Larrea rose to his feet and made to leave.
“And when you have satisfied your sartorial requirements, Don Mauro, I wonder whether you’d be interested in having me recommend a profitable investment,” said Julián Calafat.
Larrea could have burst out laughing. Shall I tell you something, my good man? he wanted to say. Of all the capital I’ve left in your safekeeping, which gives you the impression that I’m a prosperous foreigner with money coming out of his ears, less than one-fifth is really mine. And to obtain that, I had to mortgage my house to a miserable moneylender whose sole desire is to see me rolling in the mud. But, consumed with curiosity, he held back and allowed Calafat to continue.
“Needless to say, investing in a few well-chosen ventures would give you an excellent return.”

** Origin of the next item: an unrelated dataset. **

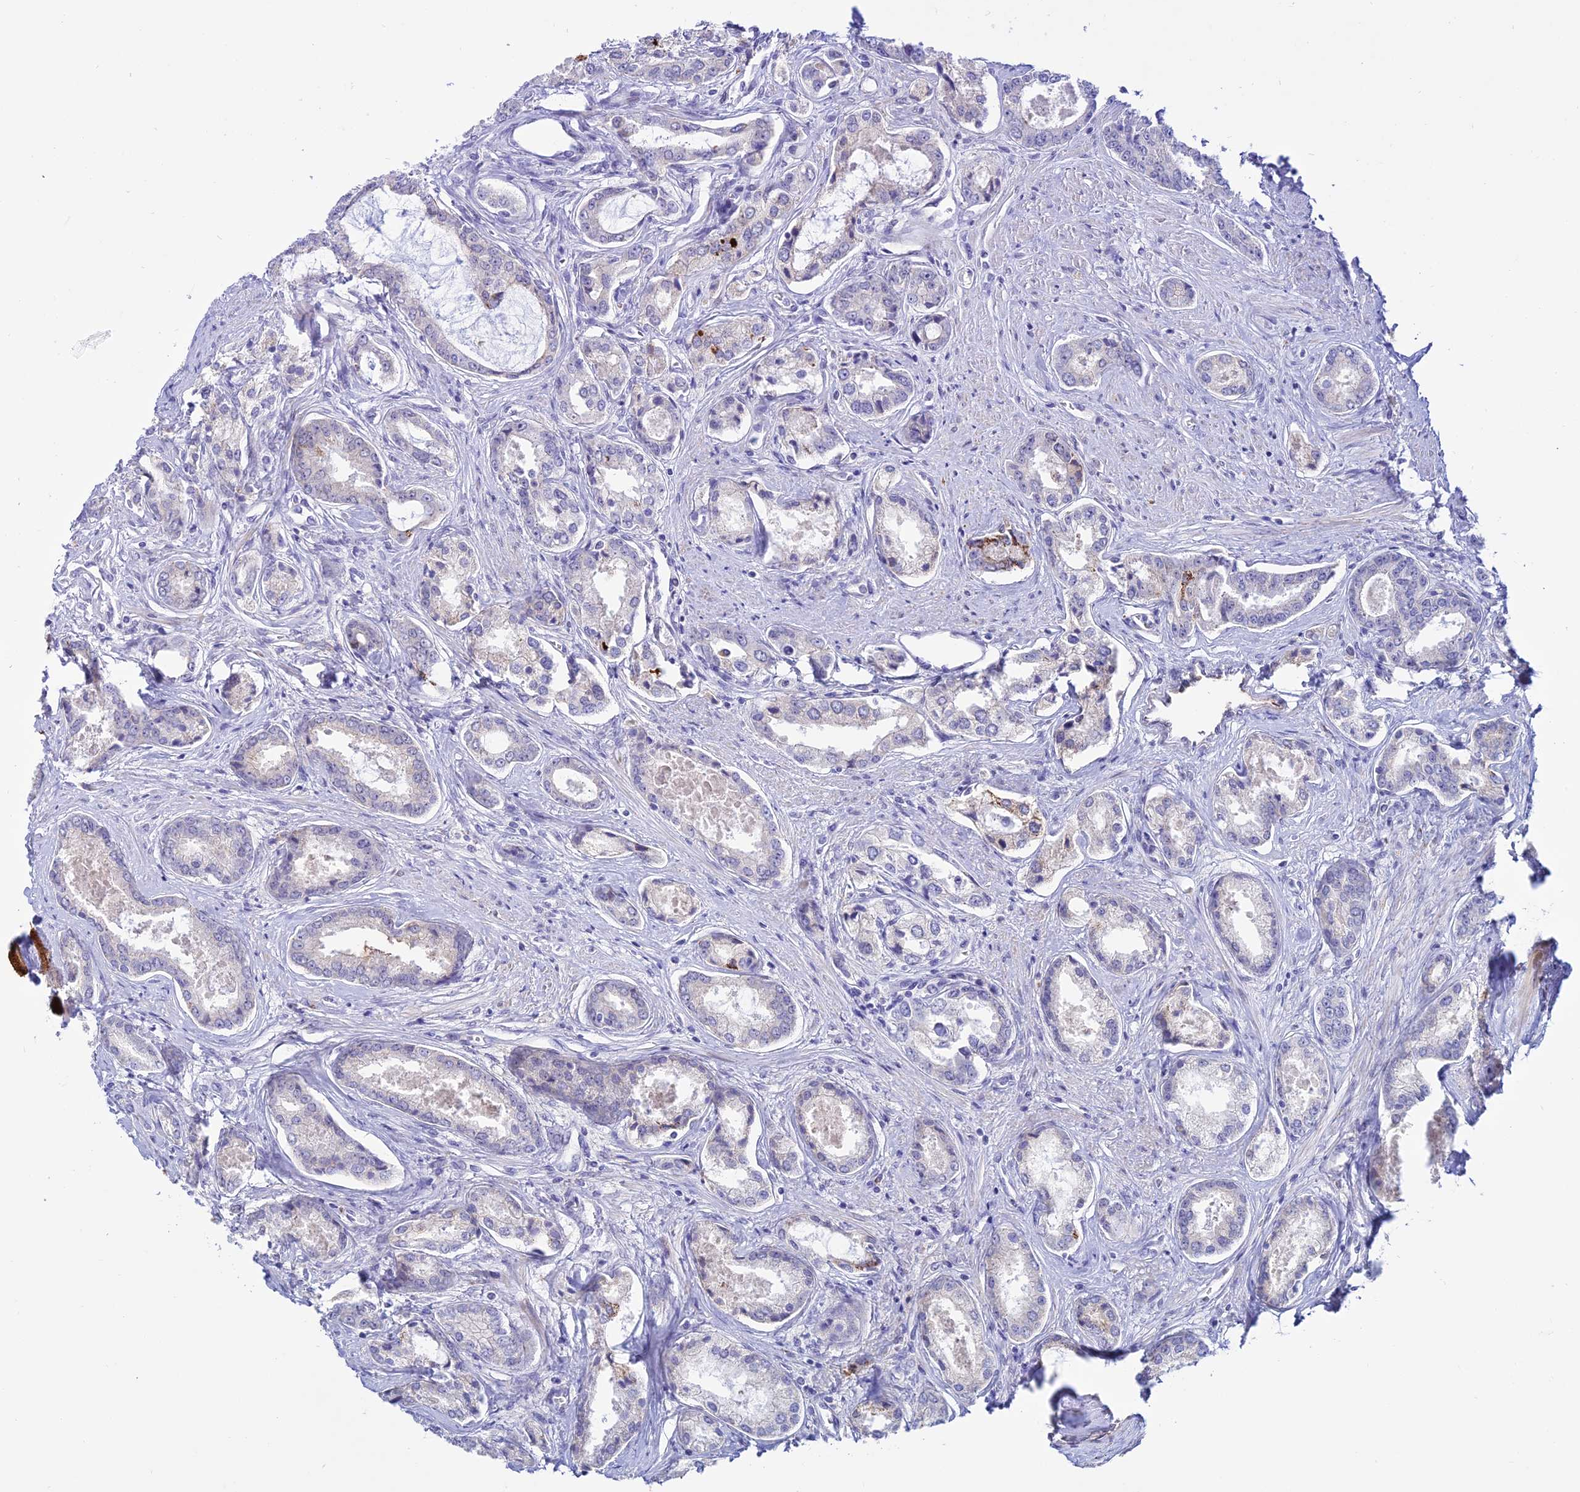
{"staining": {"intensity": "negative", "quantity": "none", "location": "none"}, "tissue": "prostate cancer", "cell_type": "Tumor cells", "image_type": "cancer", "snomed": [{"axis": "morphology", "description": "Adenocarcinoma, Low grade"}, {"axis": "topography", "description": "Prostate"}], "caption": "Immunohistochemistry histopathology image of prostate cancer stained for a protein (brown), which demonstrates no positivity in tumor cells.", "gene": "C6orf163", "patient": {"sex": "male", "age": 68}}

Instead of pressing for an immediate answer, the crafty old banker gave Larrea a moment to reflect while he plucked a pair of Vueltabajo cigars from a nearby box. He squeezed them gently to test their humidity, then sniffed them slowly before finally offering one to Lar
rea, who, still on his feet, accepted.
Without saying a word, both men clipped their cigars with a silver guillotine. Afterward, immersed in a lengthy silence, they lit them using the same long cedarwood match.
Concealing the unease assailing him, Mauro Larrea sat down once more at Calafat’s desk.
“Please proceed.”
“As it happens,” the banker resumed, exhaling a first puff of smoke, “one of our silent partners has pulled out of a deal at the last minute, and I thought the business might interest you.”
Larrea crossed his legs, one elbow propped on the arm of his chair. Having adopted the pose, he drew on his cigar. Emphatically, protractedly, as if he were the master of the universe, successfully disguising his frail resolve behind a façade of self-assurance. Let’s hear it, then, old man, he thought. I’ve nothing to lose by listening.
“I’m all ears.”
“A refrigerated vessel.”
“I beg your pardon?”
“The remarkable invention of a German fellow; the English are attempting the same thing but have yet to perfect the technique. Used for transporting fresh beef from Argentina to the Caribbean. Perfectly conserved, no need to salt the stuff, unlike that revolting jerked beef they feed their slaves.”
Larrea drew on his cigar once more. Anxiously.
“What exactly are you proposing?”
“That you invest one-fifth of the total capital, which would make you the fifth partner. If not, I shall put up the money myself.”
Larrea had no way of knowing the potential of such a venture, but, judging from the sums involved, which the banker went on to explain, it was significant. Larrea’s first instinct was to trust Calafat blindly. Thus he made a few swift calculations, but as he had expected, he didn’t have enough—not even if he invested both his and the countess’s money.
And yet, there was a way. On top of Calafat’s table, the gold sovereigns contained in the leather pouches Ernesto Gorostiza had given him seemed to draw him with a force akin to that of the Earth’s core.